Looking only at the lines below that contain "Period", give the number of them and no other text.
SUPPLIED MATERIAL Start Marker
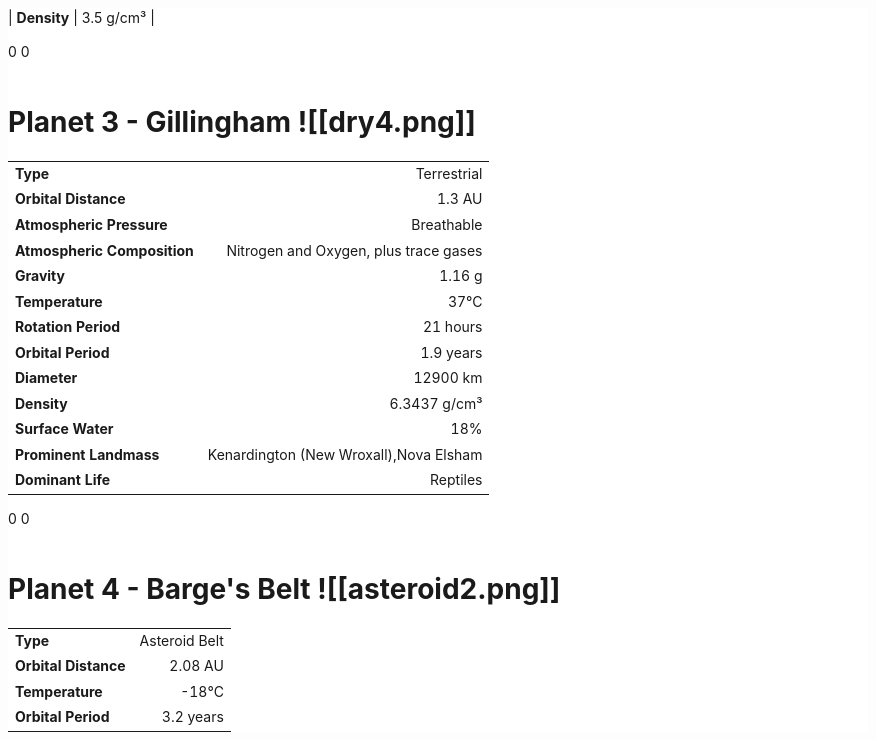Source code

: | **Density**                 |    3.5 g/cm³ |



0
0



# Planet 3 - Gillingham ![[dry4.png]]
|                             |                           |
| --------------------------- | -------------------------:|
| **Type**                    |             Terrestrial |
| **Orbital Distance**        |   1.3 AU |
| **Atmospheric Pressure**    |       Breathable |
| **Atmospheric Composition** |      Nitrogen and Oxygen, plus trace gases |
| **Gravity**                 |        1.16 g |
| **Temperature**             |    37°C |
| **Rotation Period**         |  21 hours |
| **Orbital Period** | 1.9 years |
| **Diameter**                |      12900 km | 
| **Density**                 |    6.3437 g/cm³ |
| **Surface Water**           |           18% | 
| **Prominent Landmass**      |         Kenardington (New Wroxall),Nova Elsham | 
| **Dominant Life**           |         Reptiles |



0
0



# Planet 4 - Barge's Belt ![[asteroid2.png]]
|                             |                           |
| --------------------------- | -------------------------:|
| **Type**                    |             Asteroid Belt |
| **Orbital Distance**        |   2.08 AU |
| **Temperature**             |    -18°C |
| **Orbital Period** | 3.2 years |
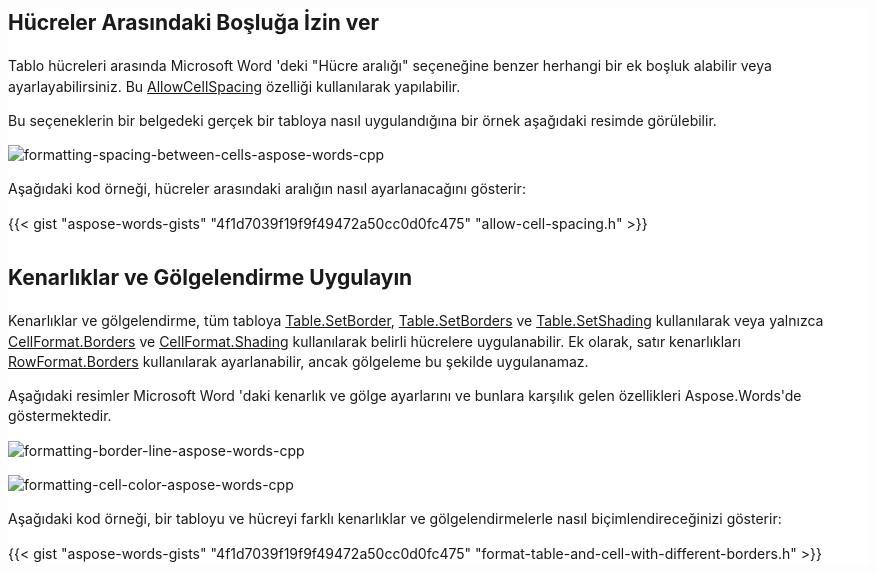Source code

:## Hücreler Arasındaki Boşluğa İzin ver

Tablo hücreleri arasında Microsoft Word 'deki "Hücre aralığı" seçeneğine benzer herhangi bir ek boşluk alabilir veya ayarlayabilirsiniz. Bu [AllowCellSpacing](https://reference.aspose.com/words/cpp/aspose.words.tables/table/get_allowcellspacing/) özelliği kullanılarak yapılabilir.

Bu seçeneklerin bir belgedeki gerçek bir tabloya nasıl uygulandığına bir örnek aşağıdaki resimde görülebilir.

<img src="applying-formatting-10.png" alt="formatting-spacing-between-cells-aspose-words-cpp" style="width:500px"/>

Aşağıdaki kod örneği, hücreler arasındaki aralığın nasıl ayarlanacağını gösterir:

{{< gist "aspose-words-gists" "4f1d7039f19f9f49472a50cc0d0fc475" "allow-cell-spacing.h" >}}

## Kenarlıklar ve Gölgelendirme Uygulayın

Kenarlıklar ve gölgelendirme, tüm tabloya [Table.SetBorder](https://reference.aspose.com/words/cpp/aspose.words.tables/table/setborder/), [Table.SetBorders](https://reference.aspose.com/words/cpp/aspose.words.tables/table/setborders/) ve [Table.SetShading](https://reference.aspose.com/words/cpp/aspose.words.tables/table/setshading/) kullanılarak veya yalnızca [CellFormat.Borders](https://reference.aspose.com/words/cpp/aspose.words.tables/cellformat/get_borders/) ve [CellFormat.Shading](https://reference.aspose.com/words/cpp/aspose.words.tables/cellformat/get_shading/) kullanılarak belirli hücrelere uygulanabilir. Ek olarak, satır kenarlıkları [RowFormat.Borders](https://reference.aspose.com/words/cpp/aspose.words.tables/rowformat/get_borders/) kullanılarak ayarlanabilir, ancak gölgeleme bu şekilde uygulanamaz.

Aşağıdaki resimler Microsoft Word 'daki kenarlık ve gölge ayarlarını ve bunlara karşılık gelen özellikleri Aspose.Words'de göstermektedir.

![formatting-border-line-aspose-words-cpp](applying-formatting-6.png)

![formatting-cell-color-aspose-words-cpp](applying-formatting-7.png)

Aşağıdaki kod örneği, bir tabloyu ve hücreyi farklı kenarlıklar ve gölgelendirmelerle nasıl biçimlendireceğinizi gösterir:

{{< gist "aspose-words-gists" "4f1d7039f19f9f49472a50cc0d0fc475" "format-table-and-cell-with-different-borders.h" >}}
SUPPLIED MATERIAL End Marker
§ ANSWER TO THE EXERCISE: 3